E.D. Bullard Company and Bullard Gmbh Settle Charges of Illegal Exports

The U.S. Department of Commerce today announced that E.D. Bullard of Cynthiana, Kentucky, agreed to pay a $330,000 civil penalty to settle charges that it exported and re-exported thermal imaging cameras to Austria, the Czech Republic, France, Germany, Israel, Spain, Switzerland, and Venezuela in violation of the Export Administration Regulations (EAR). In addition, Bullard Gmbh, of Bonn, Germany agreed to pay a $36,000 civil penalty to settle charges that it resold, re-exported, and transferred thermal imaging cameras to Austria, France and Switzerland in violation of the EAR.

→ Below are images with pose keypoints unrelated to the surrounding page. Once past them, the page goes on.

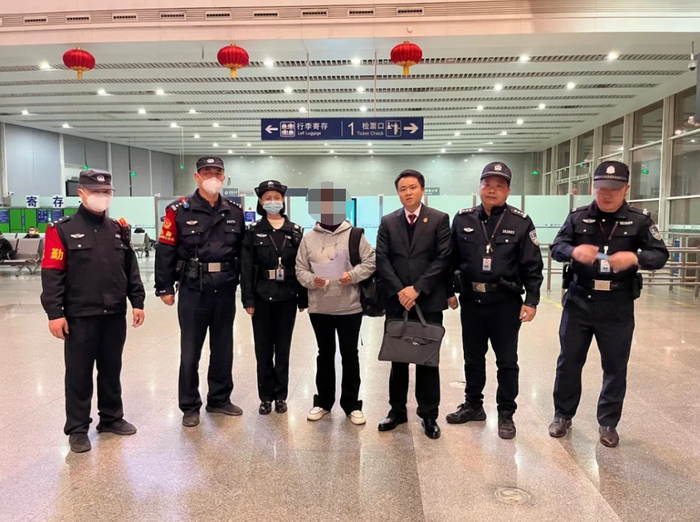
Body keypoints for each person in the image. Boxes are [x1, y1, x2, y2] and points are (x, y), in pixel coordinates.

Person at [549, 160, 669, 447]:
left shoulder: (639, 220)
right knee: (569, 362)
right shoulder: (578, 217)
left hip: (617, 304)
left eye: (614, 189)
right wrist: (574, 251)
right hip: (580, 300)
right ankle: (563, 414)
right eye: (601, 188)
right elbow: (556, 247)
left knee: (615, 366)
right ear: (593, 187)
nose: (606, 194)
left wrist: (636, 258)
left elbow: (660, 254)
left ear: (626, 188)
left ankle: (608, 423)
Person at [40, 169, 145, 454]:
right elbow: (52, 274)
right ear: (81, 193)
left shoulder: (118, 229)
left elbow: (130, 269)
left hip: (114, 313)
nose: (102, 196)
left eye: (107, 192)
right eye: (97, 192)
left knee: (111, 369)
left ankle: (111, 418)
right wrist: (54, 313)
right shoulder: (61, 230)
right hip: (80, 315)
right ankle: (77, 428)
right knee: (79, 373)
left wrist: (137, 301)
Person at [445, 162, 543, 439]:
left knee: (507, 361)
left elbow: (532, 264)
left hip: (505, 302)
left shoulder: (520, 222)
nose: (492, 190)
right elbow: (449, 259)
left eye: (499, 186)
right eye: (487, 184)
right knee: (472, 357)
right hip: (471, 300)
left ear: (508, 190)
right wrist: (448, 291)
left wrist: (532, 300)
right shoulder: (463, 219)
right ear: (480, 187)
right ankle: (473, 406)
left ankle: (506, 413)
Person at [155, 156, 245, 428]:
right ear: (197, 177)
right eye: (207, 172)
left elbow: (244, 252)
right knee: (190, 351)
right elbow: (166, 248)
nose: (213, 177)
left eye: (218, 172)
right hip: (194, 288)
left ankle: (219, 399)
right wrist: (164, 286)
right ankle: (189, 405)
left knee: (223, 348)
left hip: (225, 287)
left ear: (224, 176)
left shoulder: (234, 211)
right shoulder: (179, 210)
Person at [376, 169, 453, 440]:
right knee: (397, 357)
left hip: (428, 300)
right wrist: (401, 290)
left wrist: (417, 288)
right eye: (402, 189)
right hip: (397, 300)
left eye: (412, 187)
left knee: (427, 359)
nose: (407, 192)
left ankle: (429, 414)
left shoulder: (439, 219)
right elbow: (382, 259)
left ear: (422, 189)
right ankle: (397, 411)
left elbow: (443, 258)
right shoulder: (388, 221)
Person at [295, 182, 376, 426]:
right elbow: (300, 268)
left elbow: (371, 261)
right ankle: (323, 402)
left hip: (350, 306)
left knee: (350, 354)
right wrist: (312, 280)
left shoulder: (355, 235)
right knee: (325, 353)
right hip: (320, 307)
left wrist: (352, 275)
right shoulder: (308, 239)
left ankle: (352, 404)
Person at [241, 180, 307, 415]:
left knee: (283, 348)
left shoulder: (295, 232)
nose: (272, 202)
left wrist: (303, 298)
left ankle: (281, 396)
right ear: (261, 201)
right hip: (261, 297)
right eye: (267, 198)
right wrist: (248, 300)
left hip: (287, 296)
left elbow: (302, 266)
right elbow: (246, 269)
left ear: (283, 200)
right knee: (263, 349)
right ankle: (265, 397)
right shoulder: (252, 232)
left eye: (276, 197)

The Commerce Department’s Bureau of Industry and Security (BIS) charged that Bullard and its subsidiary, Bullard Gmbh, committed 61 violations of the EAR between February 2000 and March 2002. Bullard, with assistance from Bullard Gmbh, caused the export, re-export, reselling and transferring of thermal imaging cameras from the United States to the aforementioned countries without the required export licenses, to intermediate consignees not authorized under a license, after a license had expired, in quantities exceeding those authorized by a license, and in violation of the terms and conditions of a license. In addition, Bullard was charged with making false statements on Shipper’s Export Declarations in connection with many of the shipments. The export violations did not result in the diversion of any cameras to countries for which Bullard did not have export licenses.

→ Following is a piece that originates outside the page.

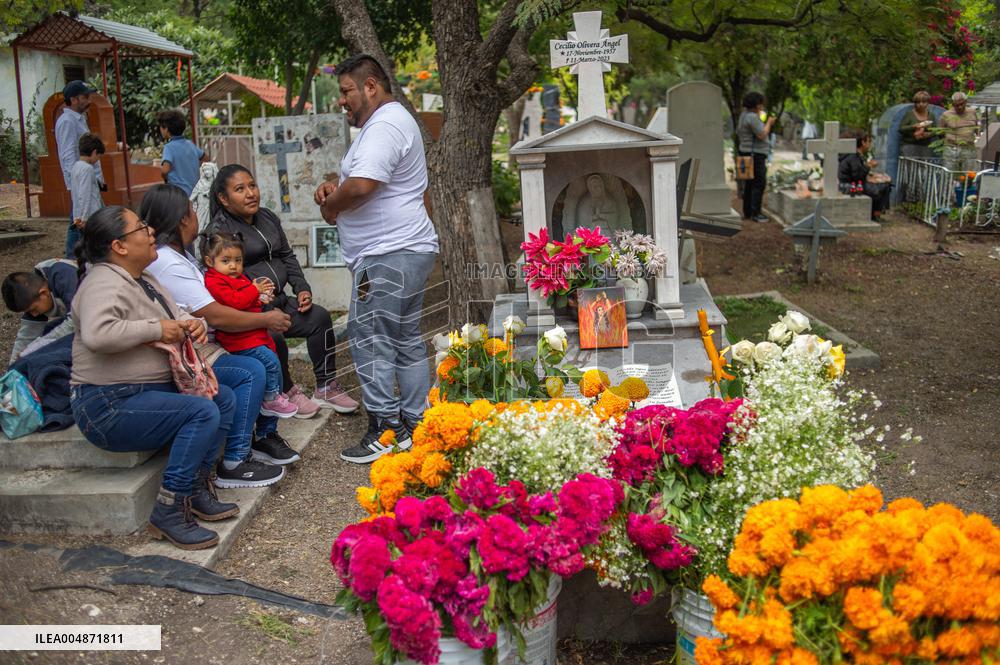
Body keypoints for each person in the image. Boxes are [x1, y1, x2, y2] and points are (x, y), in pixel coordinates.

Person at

“Exports of thermal imaging cameras are controlled in order to ensure that they are not diverted into the hands of proliferators or terrorists. This case illustrates the consequences of failing to comply with export license requirements and conditions,” said Wendy L. Wysong, Acting Assistant Secretary of Commerce for Export Enforcement.

Acting Assistant Secretary Wysong commended the Washington Field Office of BIS’s Office of Export Enforcement for its work on this investigation.